Try it: Write down exactly the line where "August 5, 2026" occurs and every line that follows it through the end of the material below; include nothing else.
BEGIN
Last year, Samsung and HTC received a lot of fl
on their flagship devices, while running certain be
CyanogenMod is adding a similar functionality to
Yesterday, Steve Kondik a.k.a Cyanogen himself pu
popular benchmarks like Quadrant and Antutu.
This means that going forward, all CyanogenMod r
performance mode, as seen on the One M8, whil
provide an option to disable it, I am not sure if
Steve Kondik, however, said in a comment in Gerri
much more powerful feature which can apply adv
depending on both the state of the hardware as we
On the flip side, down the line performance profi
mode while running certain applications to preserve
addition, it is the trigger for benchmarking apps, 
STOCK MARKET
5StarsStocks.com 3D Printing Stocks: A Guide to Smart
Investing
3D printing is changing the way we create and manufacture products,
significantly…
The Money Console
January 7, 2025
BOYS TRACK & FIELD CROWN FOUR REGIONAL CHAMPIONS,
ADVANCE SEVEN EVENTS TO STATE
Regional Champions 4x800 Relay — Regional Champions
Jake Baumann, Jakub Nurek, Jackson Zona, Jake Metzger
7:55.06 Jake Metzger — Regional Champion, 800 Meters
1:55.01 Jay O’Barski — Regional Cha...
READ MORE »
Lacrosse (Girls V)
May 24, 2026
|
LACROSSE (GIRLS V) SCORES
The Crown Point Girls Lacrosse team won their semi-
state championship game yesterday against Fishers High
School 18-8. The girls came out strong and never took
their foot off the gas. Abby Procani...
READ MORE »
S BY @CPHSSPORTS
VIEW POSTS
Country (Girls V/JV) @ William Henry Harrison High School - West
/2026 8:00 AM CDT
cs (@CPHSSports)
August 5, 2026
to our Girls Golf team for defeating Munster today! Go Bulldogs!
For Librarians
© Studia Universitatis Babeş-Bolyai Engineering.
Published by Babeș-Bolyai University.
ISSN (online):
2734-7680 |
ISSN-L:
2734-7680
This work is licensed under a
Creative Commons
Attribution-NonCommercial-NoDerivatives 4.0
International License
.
END
Exercise result:
August 5, 2026
to our Girls Golf team for defeating Munster today! Go Bulldogs!
For Librarians
© Studia Universitatis Babeş-Bolyai Engineering.
Published by Babeș-Bolyai University.
ISSN (online):
2734-7680 |
ISSN-L:
2734-7680
This work is licensed under a
Creative Commons
Attribution-NonCommercial-NoDerivatives 4.0
International License
.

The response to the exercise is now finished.